Wisconsin in the news!
Wisconsin state legislators have named the Lactococcus lactis bacterium, the official State Microbe. It helps make cheese.
Buh by Hitler!
It was an Internet trope for, oh I don’t know, months, let’s say, which is a lifetime, an infinity, in Web Time. I’m speaking of the viral videos, which took a scene of Hitler ranting in his bunker from the movie DOWNFALL, and putting in new subtitles. The idea is that Hitler is then seen ranting about iPhones, the iPad, real estate losses, the Kanye West controversy, Jay Leno and Conan O’Brien, Harry Potter, Virginia Tech beating Nebraska, Brett Favre, Obamacare, Obama winning the Peace Nobel, Nascar Rule Changes, Scott Brown’s election, and more. The first hundred or so were really really really really funny. So I’ve heard.

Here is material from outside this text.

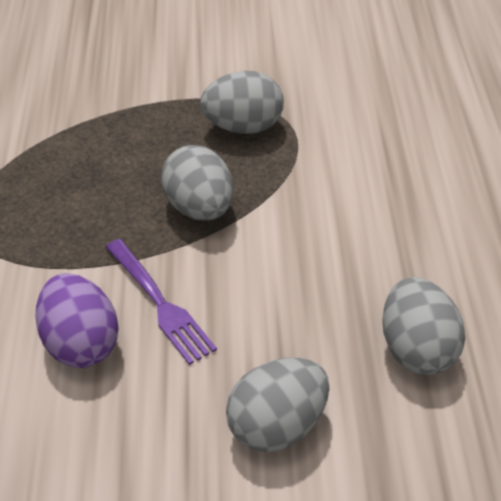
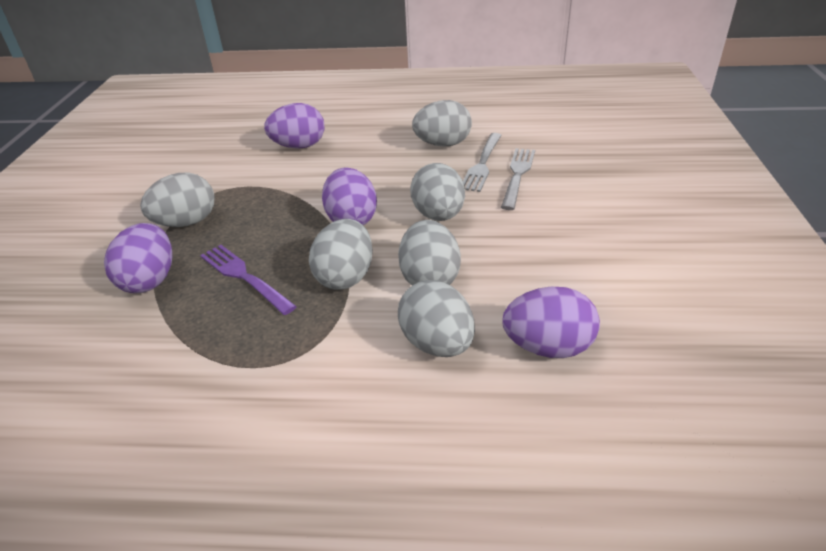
grey egg: [161,145,233,221] [200,71,284,134] [226,358,329,452] [382,277,465,375] = 4 -> [140,173,215,227] [309,219,373,290] [398,220,461,285] [398,280,475,357] [410,163,465,221] [412,100,472,147] = 6
grey fork: none = 0 -> [463,133,502,192] [501,148,535,210] = 2
purple egg: [35,273,119,368] = 1 -> [104,223,172,293] [264,103,325,149] [322,168,377,225] [502,287,600,358] = 4

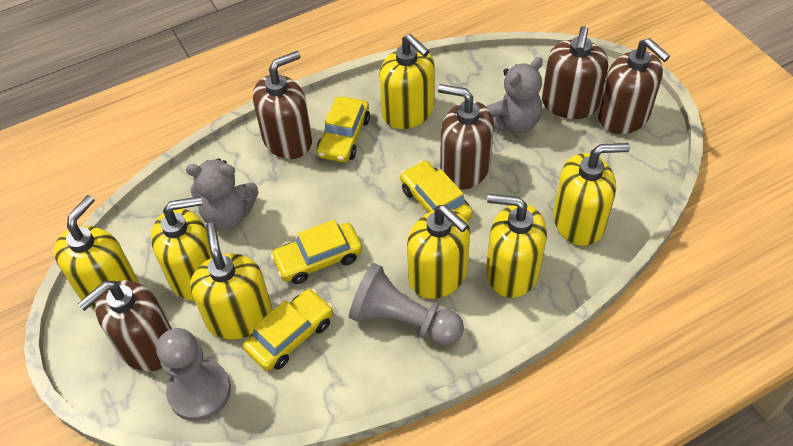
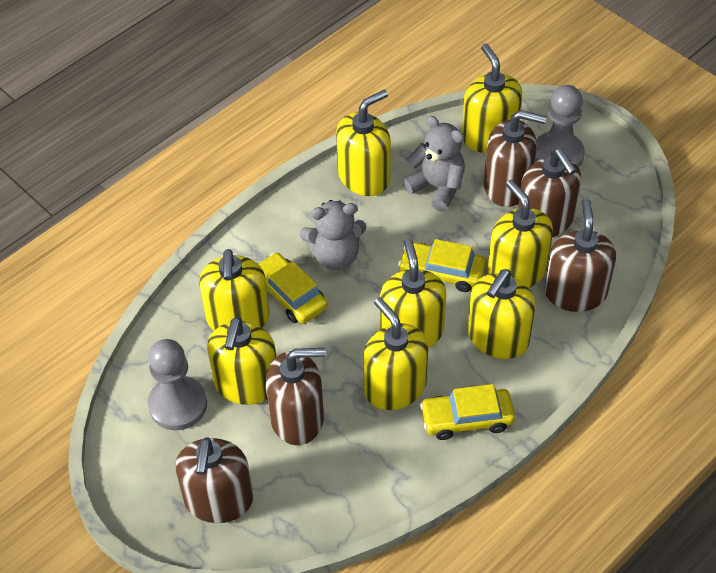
yellow car: [243,289,333,371] [271,220,363,284] [317,97,370,162] [400,161,473,221] = 4 -> [259,253,328,324] [398,239,486,292] [420,384,515,440] = 3
yellow soap dispenser: [54,195,139,308] [151,196,212,301] [190,223,272,339] [379,34,435,129] [407,205,470,299] [486,194,547,298] [553,143,630,246] = 7 -> [199,249,270,330] [207,317,276,405] [336,90,391,196] [363,298,429,410] [380,238,446,348] [462,43,522,153] [468,269,535,359] [487,180,553,288] = 8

Alas, for those of us who just can’t get enough of the same joke over and over again, the distributor of the movie, Constantin Films has blocked all content past and further on copyright grounds. Appropriately some of the final “Hitler reacts’ videos included Hitler ranting about becoming an Internet meme, and Hitler ranting about being yanked from YouTube.
It’s hard to see how this relentless stream of parodies deal any lasting harm to the sales of DOWNFALL on DVD. Still, the distributor’s lawyers are being blamed for the takedown. I have read that both the director and the screenwriter/producer of the movie have confessed they are amused by the parodies. The director has declared, "Someone sends me the links every time there's a new one. I think I've seen about 145 of them! Of course, I have to put the sound down when I watch. Many times the lines are so funny, I laugh out loud, and I'm laughing about the scene that I staged myself! You couldn't get a better compliment as a director.”
Reading between the lines there, though, I think that perhaps it was the director himself who wanted these things off the Internet. He says he’s seen about 145 of them. That would be about 140 too much for me, and I had nothing to do with the movie, beyond seeing it, and liking it a lot. The original scene in question is a very creepy and profoundly unfunny picture of a crazed and dying madman still clinging to delusion. The director says, “I’m laughing about the scene that I staged myself!” Keep in mind that the director is German. Germans have a complicated and often distant relationship with humor. Slapping jokes on what he intended as a harrowing moment just may have caused him to finally snap, to call the distributor’s lawyers and say, “Stop, for God’s sake, make it stop.”
To which I can only say, fair use issues aside, it’s about damn time. Now we can get back to what we normally do. Which is to make videos of ourselves with Tiger Woods’ ghost father yelling at us, trying to figure out who the hell Justine Bieber is, and seeing what weird stuff we can make out of bacon.